*Extract*.
Michael Ryan DiMuro (born October 12, 1967) is a former umpire in Major League Baseball. In 1997, DiMuro briefly became the first American umpire to work in Japanese baseball. On May 29, 2010, DiMuro was the home plate umpire for Roy Halladay's perfect game, the 20th perfect game recorded in MLB history.

Japanese baseball
In 1997, DiMuro umpired in the Japanese Central League in an experiment designed to introduce American umpiring standards to Nippon Professional Baseball. However, DiMuro was stunned by the casual acceptance of abuse toward umpires; after he ejected Chunichi Dragons hitter Yasuaki Taiho from a game for arguing balls and strikes, players and the team's manager swarmed him in protest and Taiho shoved him in the chest. Other than the ejection, there were no penalties assessed to Taiho, and after consulting with officials of both the Central League and the American League, DiMuro resigned and returned to the United States.

*Task instructions*.
1. According to the DiMuro passage, which team did Yasuaki Taiho play for?
2. For each statement, answer yes or no according to the DiMuro passage, and quote the words that decide it.
(a) DiMuro was the home plate umpire for the 20th perfect game in MLB history.
(b) Taiho was suspended after shoving DiMuro.
(c) In Japan, DiMuro worked in the Pacific League.
The rows that follow are separate material, apart from the DiMuro passage.

*Stored rows*.

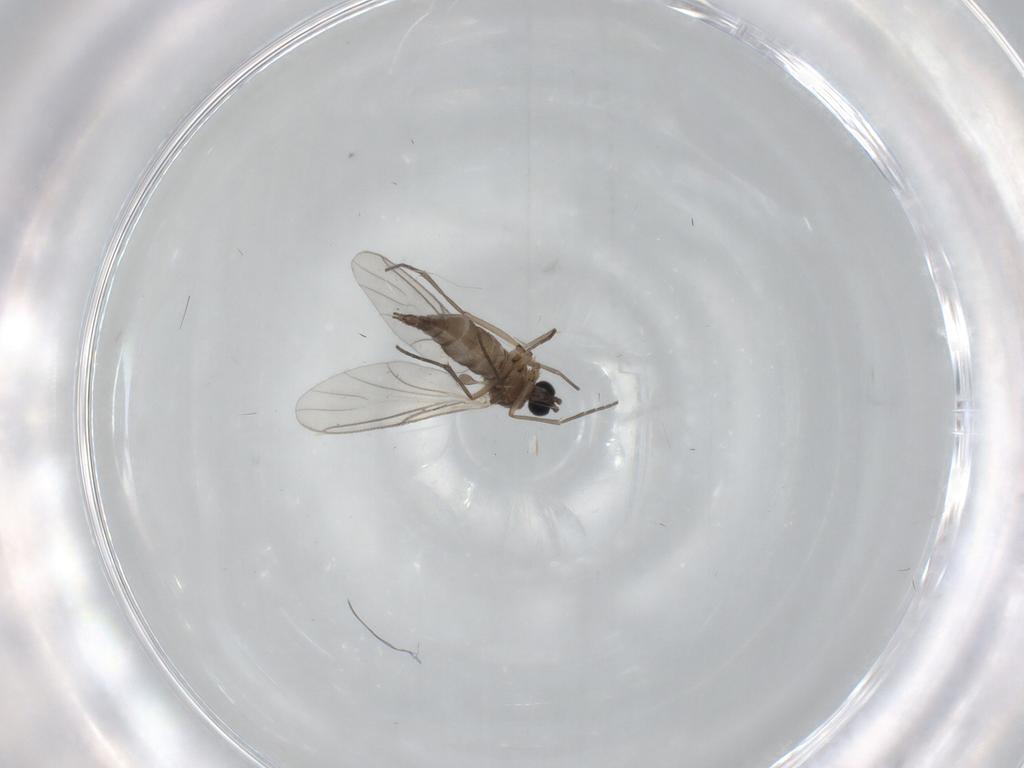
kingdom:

--

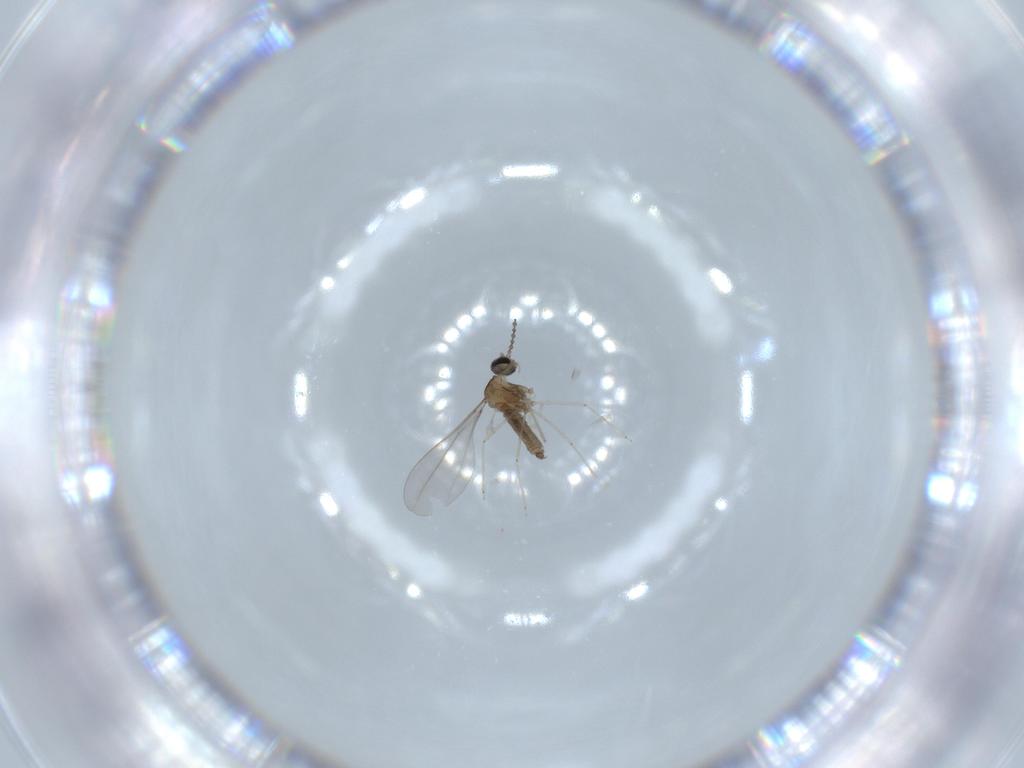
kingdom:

*Solutions*.
1. The Chunichi Dragons.

2.
(a) Yes: "the 20th perfect game recorded in MLB history"
(b) No: "Other than the ejection, there were no penalties assessed to Taiho"
(c) No: "DiMuro umpired in the Japanese Central League"